■ **Extrait**

# # # #

Vestiges d’un Âge Héroïque
Le monde a tourné la page. Il l’a fait sans bruit, sans cérémonie, sans même un adieu digne de ce nom. Vingt ans plus tôt, l’humanité avait tremblé sous les assauts des Kaijus, ces entités colossales venues de l’ailleurs, destructrices et indifférentes. Pour leur faire face, un groupe d’élus s’était dressé. Non pas des soldats, ni des machines, mais des êtres humains aux costumes chamarrés et aux noms flamboyants. Des Sentai.
Aujourd’hui, ces combattants ont été oubliés comme on oublie un générique après la fin d’une série. Les murs de leurs anciens QG sont à l’abandon, les archives de leurs missions dorment dans des serveurs obsolètes, et les rares figurines à leur effigie se vendent une misère sur des brocantes numériques. Ils ont sauvé le monde — une fois, peut-être deux — mais le monde ne s’en souvient déjà plus.
C’est dans ce silence posthume que Shin Zero s’installe. Non pas dans la gloire, mais dans l’après. Dans ce vide, ce gouffre narratif qu’aucune œuvre de Sentai n’ose vraiment explorer : que devient un sauveur lorsque le mal n’a plus besoin d’être combattu ?
Warren, autrefois chef d’équipe, charismatique et sûr de lui, traîne désormais sa silhouette dans les rues d’une mégalopole japonaise qui ne le reconnaît plus. Il livre des colis sous une pluie acide, ses gants abîmés serrant un guidon trop petit pour son gabarit. Nikki, ancien bras droit au tempérament flamboyant, travaille dans un centre commercial, coincé entre une hiérarchie absurde et une clientèle amnésique. Sofia anime des anniversaires pour enfants déguisée en elle-même, payée à l’heure pour rejouer des poses que plus personne ne comprend. Satoshi, le tacticien discret, survit grâce à des tutorats mal payés. Et Héloïse… Héloïse ne répond plus aux appels.
Ces cinq figures, autrefois unies par le devoir, sont désormais éparpillées comme les morceaux d’un jouet cassé. Leurs couleurs — rouge, bleu, jaune, noir, rose — n’évoquent plus rien. Même pas la nostalgie. Juste une gêne, un malaise diffus, comme lorsqu’on retrouve une vieille affiche dans une cave et qu’on hésite à la jeter.
La société ne les hait pas. Elle les tolère. Elle les croise parfois, dans les transports ou à la télévision, les yeux vides, sans jamais les reconnaître vraiment. Ils sont devenus des fossiles vivants, témoins embarrassants d’une époque de violence que l’on préfère effacer sous des slogans bienveillants et des promesses d’algorithmes protecteurs.

# # # #

■ **Données à examiner**
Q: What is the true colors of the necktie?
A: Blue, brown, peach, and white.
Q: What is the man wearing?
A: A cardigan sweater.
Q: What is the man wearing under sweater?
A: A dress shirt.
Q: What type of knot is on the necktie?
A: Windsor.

# # # #

■ **Énoncé A**
Traduisez en anglais cette phrase du texte sur les Sentai oubliés : « Ils ont sauvé le monde — une fois, peut-être deux — mais le monde ne s’en souvient déjà plus. »
■ **Énoncé B**
Poursuivez le texte sur les Sentai oubliés à la suite de sa dernière phrase.

■ **Résultat A**
They saved the world — once, perhaps twice — but the world already no longer remembers it.

■ **Résultat B**
Et pourtant, Shin Zero n’accable pas. Il observe. Il constate. Il montre le lent désenchantement d’une génération de héros réduits à des fonctions absurdes, à des existences sans impact. C’est là que réside la force du récit : dans sa lucidité implacable, dans cette manière de ne pas juger, mais de révéler, planche après planche, case après case, la lente dérive de ceux qu’on applaudissait hier, et que l’on ignore aujourd’hui.
Mais le silence ne dure jamais. Car quelque chose gronde. Pas dans le ciel, ni sous terre. Quelque chose d’intime, de vieux, de tordu. Un retour peut-être. Une menace. Ou juste un sursaut de dignité. La question n’est pas de savoir s’ils sont prêts. Elle est plus cruelle : ont-ils encore le droit d’essayer ?
Une Tragédie en Celluloïd
Shin Zero ne raconte pas seulement la chute. Il l’orchestre. Il la met en scène avec une précision clinique, comme un film qui connaîtrait déjà sa fin, mais choisirait malgré tout d’en détailler chaque tremblement. Le récit ne se déploie pas dans un présent linéaire : il fonctionne en strates, en glissements entre le passé et l’aujourd’hui, entre la grandeur figée des exploits d’antan et la grisaille monotone de leur lendemain sans gloire.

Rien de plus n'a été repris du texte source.